§ Directions: Which lines below fall between the one containing "left knee: (163, 568, 6)" and the one containing "left elbow: (380, 513, -9)"? Repeat them exactly, counting both of those lines, and add nothing else.

§ Input data:
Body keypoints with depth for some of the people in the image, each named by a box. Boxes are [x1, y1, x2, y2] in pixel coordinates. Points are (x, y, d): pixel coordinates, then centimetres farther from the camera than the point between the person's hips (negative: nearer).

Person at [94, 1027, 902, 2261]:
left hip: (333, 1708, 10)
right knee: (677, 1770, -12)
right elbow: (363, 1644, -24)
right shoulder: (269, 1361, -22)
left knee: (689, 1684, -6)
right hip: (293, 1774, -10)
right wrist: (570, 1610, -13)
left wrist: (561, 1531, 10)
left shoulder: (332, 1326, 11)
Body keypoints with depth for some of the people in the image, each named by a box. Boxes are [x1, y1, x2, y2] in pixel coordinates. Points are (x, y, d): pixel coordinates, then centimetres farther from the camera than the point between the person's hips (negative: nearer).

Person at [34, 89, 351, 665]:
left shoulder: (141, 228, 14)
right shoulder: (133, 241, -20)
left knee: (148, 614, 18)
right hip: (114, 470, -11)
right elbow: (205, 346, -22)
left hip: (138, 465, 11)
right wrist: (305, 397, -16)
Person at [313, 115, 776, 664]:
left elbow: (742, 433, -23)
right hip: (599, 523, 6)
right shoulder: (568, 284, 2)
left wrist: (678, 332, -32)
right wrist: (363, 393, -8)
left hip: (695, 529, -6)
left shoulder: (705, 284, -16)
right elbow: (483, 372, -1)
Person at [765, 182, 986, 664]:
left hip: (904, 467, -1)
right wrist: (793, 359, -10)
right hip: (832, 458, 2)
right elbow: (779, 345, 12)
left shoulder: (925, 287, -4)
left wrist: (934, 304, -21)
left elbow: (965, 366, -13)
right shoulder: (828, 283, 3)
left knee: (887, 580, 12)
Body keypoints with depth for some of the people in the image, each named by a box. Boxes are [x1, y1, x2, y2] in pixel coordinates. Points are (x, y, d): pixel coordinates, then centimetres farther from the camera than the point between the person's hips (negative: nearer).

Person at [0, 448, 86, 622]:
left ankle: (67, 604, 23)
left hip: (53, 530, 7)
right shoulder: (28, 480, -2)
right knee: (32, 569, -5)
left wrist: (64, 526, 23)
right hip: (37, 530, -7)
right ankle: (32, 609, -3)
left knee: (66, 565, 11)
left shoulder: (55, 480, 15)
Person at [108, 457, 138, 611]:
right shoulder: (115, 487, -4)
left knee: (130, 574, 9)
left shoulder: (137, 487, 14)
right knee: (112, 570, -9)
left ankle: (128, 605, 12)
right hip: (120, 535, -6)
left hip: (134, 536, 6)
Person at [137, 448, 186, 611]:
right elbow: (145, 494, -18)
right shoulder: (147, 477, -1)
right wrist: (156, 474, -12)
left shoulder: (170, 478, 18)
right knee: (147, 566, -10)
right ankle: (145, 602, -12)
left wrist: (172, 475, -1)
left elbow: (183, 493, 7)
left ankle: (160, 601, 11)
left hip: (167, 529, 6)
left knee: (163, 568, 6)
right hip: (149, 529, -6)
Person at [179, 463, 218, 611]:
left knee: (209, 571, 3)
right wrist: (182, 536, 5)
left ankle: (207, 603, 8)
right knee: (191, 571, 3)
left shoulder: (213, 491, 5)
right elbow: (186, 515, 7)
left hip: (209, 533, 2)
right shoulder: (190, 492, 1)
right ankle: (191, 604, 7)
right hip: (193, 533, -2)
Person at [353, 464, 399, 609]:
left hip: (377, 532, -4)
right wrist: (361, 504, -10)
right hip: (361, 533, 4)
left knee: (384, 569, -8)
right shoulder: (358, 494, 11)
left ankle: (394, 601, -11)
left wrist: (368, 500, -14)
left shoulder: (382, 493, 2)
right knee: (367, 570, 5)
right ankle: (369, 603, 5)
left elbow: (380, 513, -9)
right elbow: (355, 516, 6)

§ Response to the task:
left knee: (163, 568, 6)
right hip: (149, 529, -6)
Person at [179, 463, 218, 611]:
left knee: (209, 571, 3)
right wrist: (182, 536, 5)
left ankle: (207, 603, 8)
right knee: (191, 571, 3)
left shoulder: (213, 491, 5)
right elbow: (186, 515, 7)
left hip: (209, 533, 2)
right shoulder: (190, 492, 1)
right ankle: (191, 604, 7)
right hip: (193, 533, -2)
Person at [353, 464, 399, 609]:
left hip: (377, 532, -4)
right wrist: (361, 504, -10)
right hip: (361, 533, 4)
left knee: (384, 569, -8)
right shoulder: (358, 494, 11)
left ankle: (394, 601, -11)
left wrist: (368, 500, -14)
left shoulder: (382, 493, 2)
right knee: (367, 570, 5)
right ankle: (369, 603, 5)
left elbow: (380, 513, -9)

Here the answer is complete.